By Sarah Meyer Tapia
Lately my body has been sending me signals. I’m tired. I’m tired from the final push of 2016 at work. I’m tired from having a kid with poison oak. I’m tired from world events. I’m tired from running too many months (years?) without a proper break. I’m Body & Soul t-i-r-e-d.
Still, running is my favorite way to deal with the tired and I’m trying to not be too needy but rather ask Body with all due respect if she’d kindly hang in there till I’m done with my finish lines this year. She’s so far agreed, but not without some reminders that she is, in fact, finite. She’s reminding me that my hamstring could use a rest. She’s reminding me that my brain did, in fact, experience a trauma 3 years ago and the damage is still there. I’m still gonna “feel it”, as I say, whenever I’m tired.
I don’t like to talk about it. I don’t like to feed it. I don’t want this to be my story. I may be dramatic but I’m also pragmatic. I’d like to move on already and expand the narrative. This storyline gets old. But sometimes I’m not allowed to forget it. Sometimes, despite my greatest efforts to erase this from my body’s history… I feel it.
I feel the fuzzy sense of balance, the not so stable ground, and the extra seconds it takes to calibrate, to get my bearings, whenever I move my body. And I feel the occasional automatic heart-drop, gut-drop in response to this glitchy brain thing.

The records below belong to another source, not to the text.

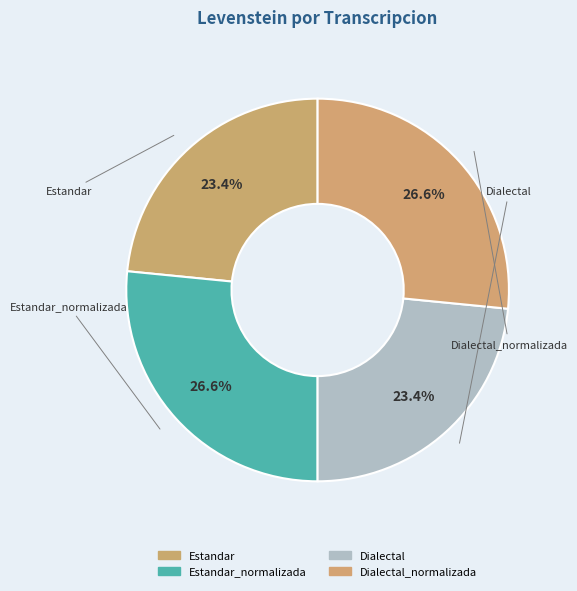

The Estandar slice represents 9% of the pie. True or false?

False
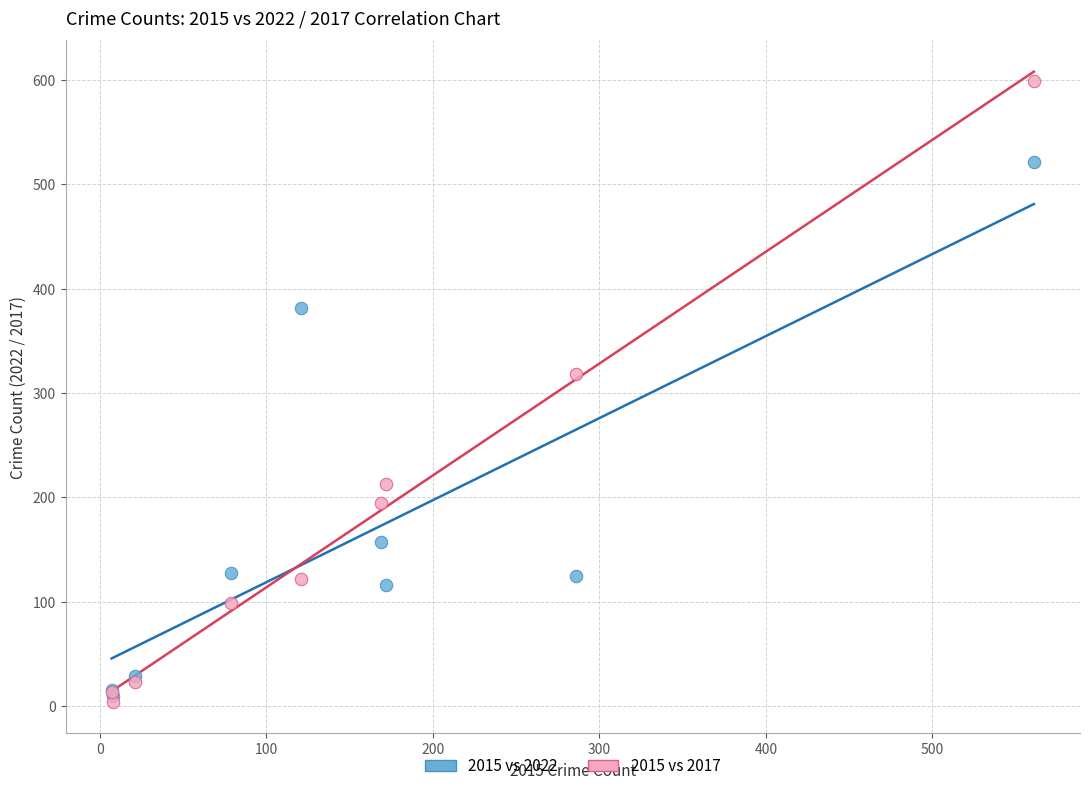

In the 2015 vs 2017 series, what Y value is closest to 301?

318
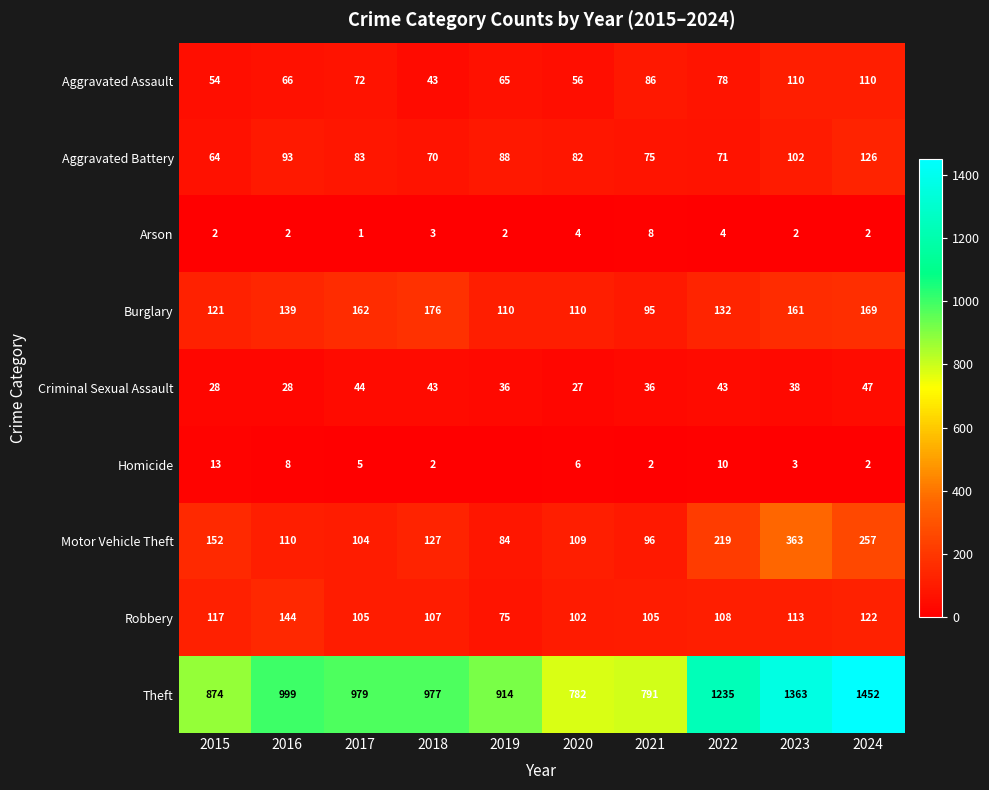

How many data points in Criminal Sexual Assault are less than 38?

5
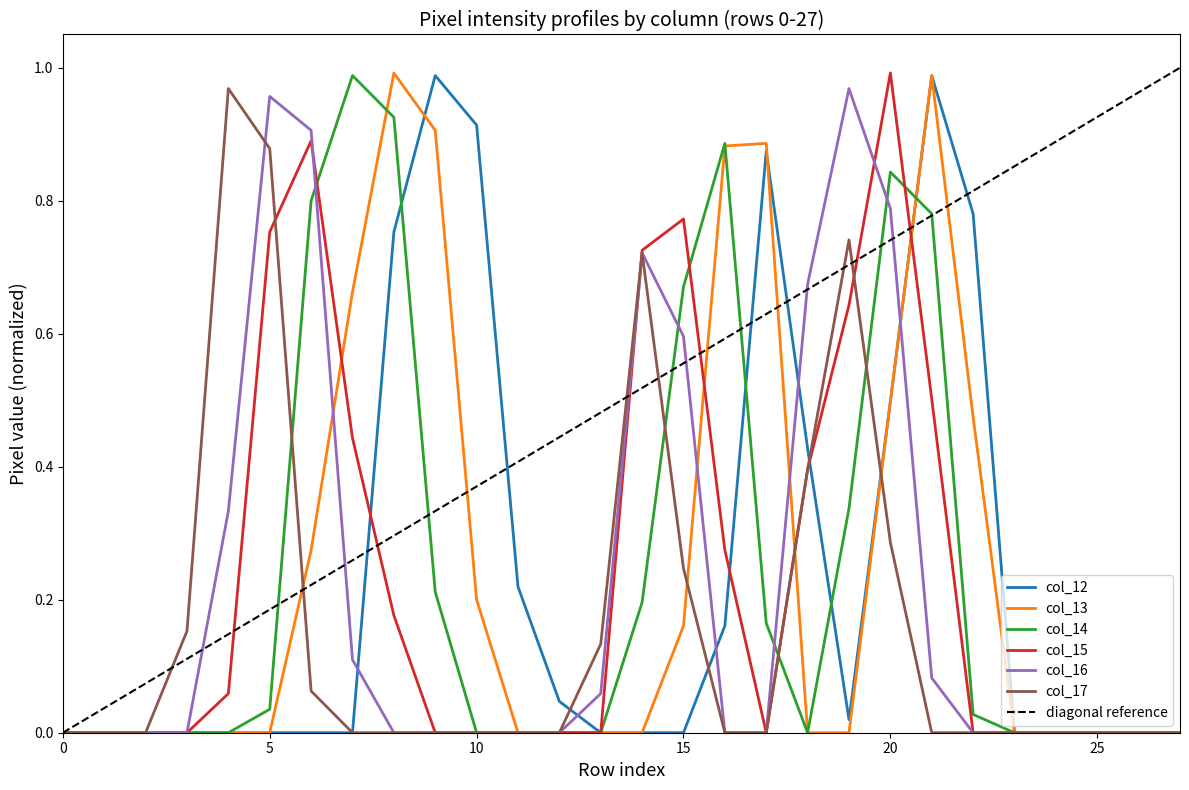

How many intersections are there between col_16 and col_17?

1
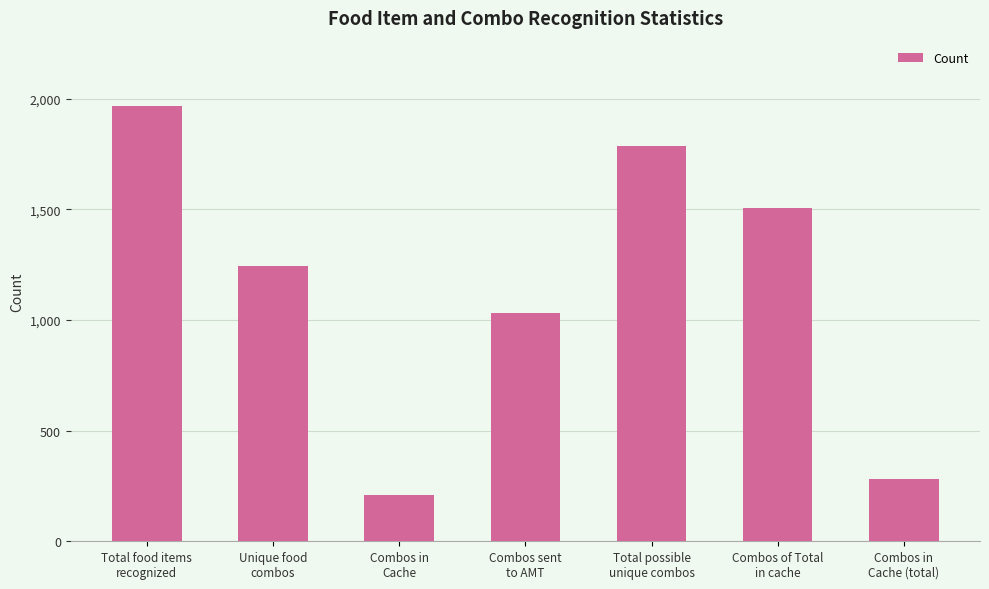

Which category has the highest value across all series?

Total food items
recognized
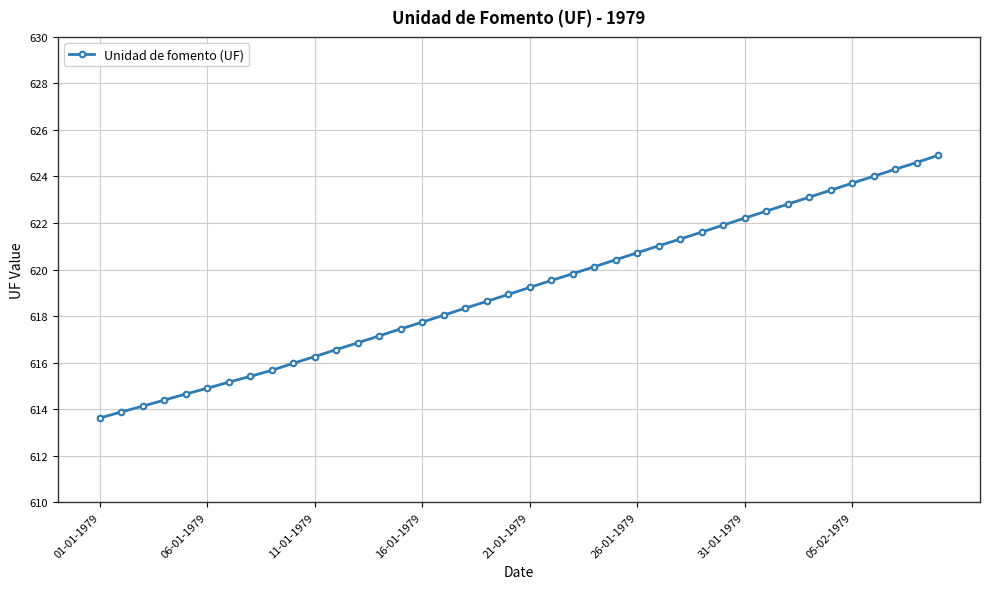

What is the smallest value displayed?

613.6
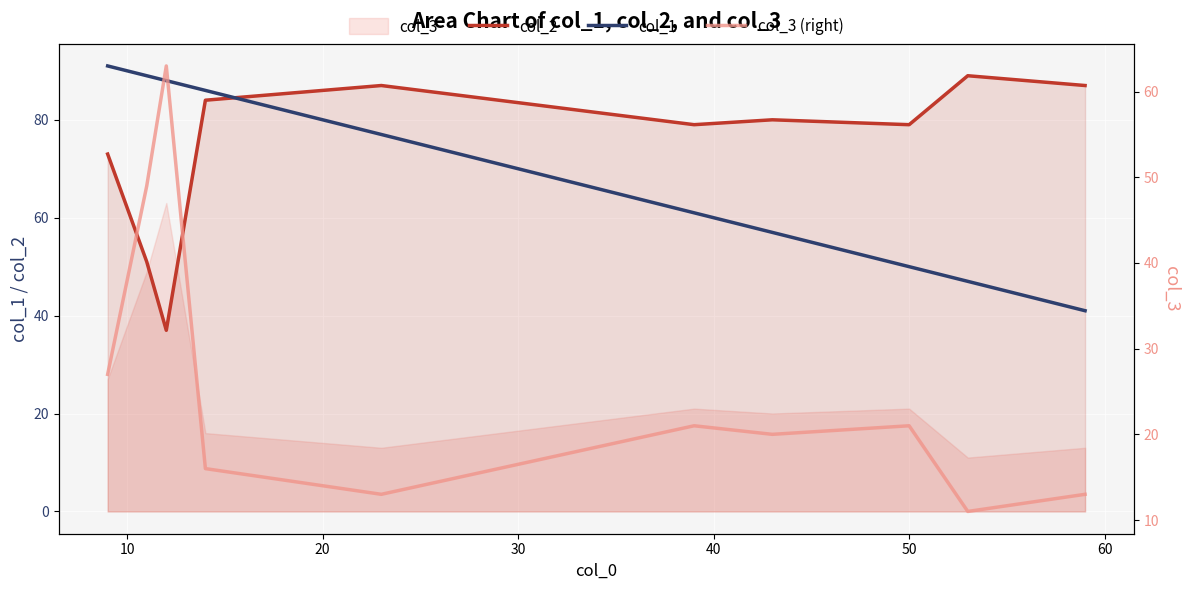

How many intersections are there between col_1 and col_2?

1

Also…I feel the magical healing that happens when I move anyway, when I trust the multiple messages of “You’re Okay” and gently start running and visualize new neurons forming and remembering how to do this…the euphoric rhythm that grows as my body says, “Oh YES…this is where we heal!” It’s a most amazing high. And it can be scary as heaven to trust.
And in this state I entered the 2016 Santa Cruz Turkey Trot, with my people by my side.
Elizabeth Gilbert has a motto of replacing fear with curiosity. Fear is rather inevitable, after all. Nothing interesting happens without at least a small dose. Let it be there if it must. And then, get curious.
I held this thought as I started my race. I noticed fear and I decided to do the Gilbert experiment. I got real curious. I felt into my body and mind and I noticed. And even when what I noticed scared me a bit, I practiced saying, “That’s interesting. Let’s keep watching and see what happens”.
This, by the way, is precisely how I teach meditation except it somehow feels safer when I’m sitting down.
Along the course I shot my husband the periodic thumbs up, thumbs sideways, but thankfully no thumbs down. From his bike he held me, knowing I couldn’t say everything out loud without making it real, but knowing just the same that IT was going on. From his bike he called me a sexy angel goddess which, I must say, are the perfect words to help this girl fly.
Bernardo knows better than anyone the ins and outs of this BodyMind tangle – he’s seen me both crumble and soar. He knows firsthand my fragility and my strength, the sobering physical realities and this wily powerful mind. He kept his eye and his heart on me yesterday, thereby helping me do the same for myself.
And so became my mantra for the miles: On My Terms
No one else will make me hurt myself. I know what my body can and cannot do right now. I’m staying in the space I trust. I will push at the very edge of that space but not beyond. I will be smart. I will love my future 40-year-old body by taking care of this 35-year-old one. I am going to do everything I can to win this race. If I can’t, I won’t. If I can, it will be on my terms.
And I did win. Not because I ran a crazy fast time (I was over a minute off my best). But because on this day I showed up and I ran steady and I did what I could do.
More and more I’m learning the power of showing up.
I’ve been the one who can’t run. I’ve been the one at the back of the pack. So anytime I get to play in the front, I just breathe gratitude. Because especially when these signals from my body remind me that she is fragile…when I’ve heard the heavy whisper of tragedy in my ear, it is always Gratitude that crosses the line with me.
How curious, this life. Let’s keep watching and see what happens.